Soco no estômago a parte, Bauman, sabia exatamente o que estava falando. Para ele, quando as relações são abaladas pela qualidade (a famosa expressão “qualquer companhia serve”), temos a tendência de tentar recompensá-la com uma quantidade absurda de parceiros. E isso não se restringe aos relacionamentos amorosos. O autor exemplificava sua teoria baseado nas redes sociais: “A internet e o Facebook nos tranquilizam e nos dão a sensação de proteção e abrigo, afastando o medo inconsciente de sermos abandonados. Na verdade, muitas vezes você está cercado de pessoas tão solitárias quanto você”.

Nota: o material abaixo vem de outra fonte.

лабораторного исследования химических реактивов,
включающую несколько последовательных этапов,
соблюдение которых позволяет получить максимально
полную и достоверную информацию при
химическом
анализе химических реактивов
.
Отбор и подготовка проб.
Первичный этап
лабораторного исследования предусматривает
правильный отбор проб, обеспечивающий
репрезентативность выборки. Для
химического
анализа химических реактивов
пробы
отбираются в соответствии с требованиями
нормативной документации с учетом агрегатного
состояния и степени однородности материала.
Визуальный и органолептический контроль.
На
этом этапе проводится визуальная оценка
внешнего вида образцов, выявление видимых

Bauman estava tão certo quanto dois mais dois. Nossa geração vive a “felicidade” competitiva de ter 2 milhões de seguidores do facebook, mas não temos 20 amigos frequentadores de nossa casa. O que, realmente mudou: a definição da palavra amigo ou a nossa visão de amizade?

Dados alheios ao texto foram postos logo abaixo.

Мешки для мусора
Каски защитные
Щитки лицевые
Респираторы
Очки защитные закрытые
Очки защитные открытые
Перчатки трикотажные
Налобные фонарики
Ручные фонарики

Em “Amor Líquido”, seu livro mais comentado na atualidade fica claro a liquidez das relações humanas. Nele o autor elabora análises próximas ao cotidiano, perpassando pelas relações sociais, e focando nas relações amorosas. No livro, a visão realista de Bauman, traz doses de realidade para quem quer fazer um autoconhecimento da alma e das ações cotidianas.

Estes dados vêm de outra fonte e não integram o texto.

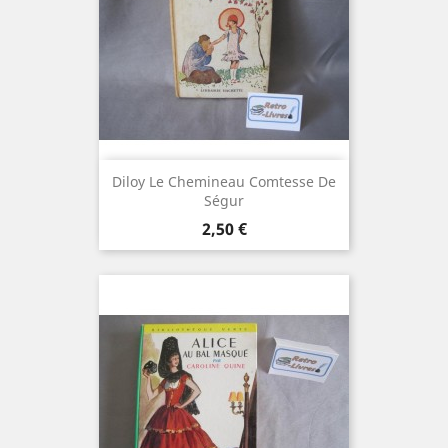
Diloy Le Chemineau Comtesse De
Ségur
Prix
2,50 €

O amor, para o filósofo, é visto como algo real e aplicável, diferente desse sentimentalismo barato que pregam atualmente. Exemplo disso, são os namoros pela internet, um assunto discutido frequentemente pelo autor. As vantagens desse tipo de relacionamento são a segurança e a falta de compromisso, visto que o contato, ou potencial namorado, pode ser deletado a qualquer instante sem maiores consequências. “O amor é mais falado do que vivido. Vivemos um tempo de secreta angústia. Filosoficamente a angústia é o sentimento do nada. O corpo se inquieta e a alma sufoca. Há uma vertigem permeando as relações, tudo se torna vacilante, tudo pode ser deletado: o amor e os amigos”, conclui o sociólogo.
Calma, ter um relacionamento pela internet não é ruim. O filósofo apenas mostra que, em seu ponto de vista, diferente da presença, o relacionamento virtual tem outros padrões de escolha e de rejeição e, em sua visão, isso torna as pessoas mais solitárias do que já estão.
Em suma, Bauman procura mostrar que o problema da solidão está no próprio comportamento humano, relatando que nossas dificuldades em desenvolver uma comunicação afetiva, fiel e respeitosa, se refletem a um medo e uma insegurança generalizada.
Com a morte de Bauman perdemos muito. Perdemos inteligência aliada à sabedoria, conselho aliado à prática, sonhos aliados à vontade de viver: Perdemos um filósofo que se preocupava com uma geração que, talvez, nem tenha tido a oportunidade de ler suas obras ainda: “ eu desejo que os jovens percebam, razoavelmente cedo, que há tanto significado na vida quando eles conseguem adicionar isso a ela, através de esforço e dedicação. Que a árdua tarefa de compor uma vida não pode ser reduzida a adicionar episódios agradáveis. A vida é maior que a soma de seus momentos”.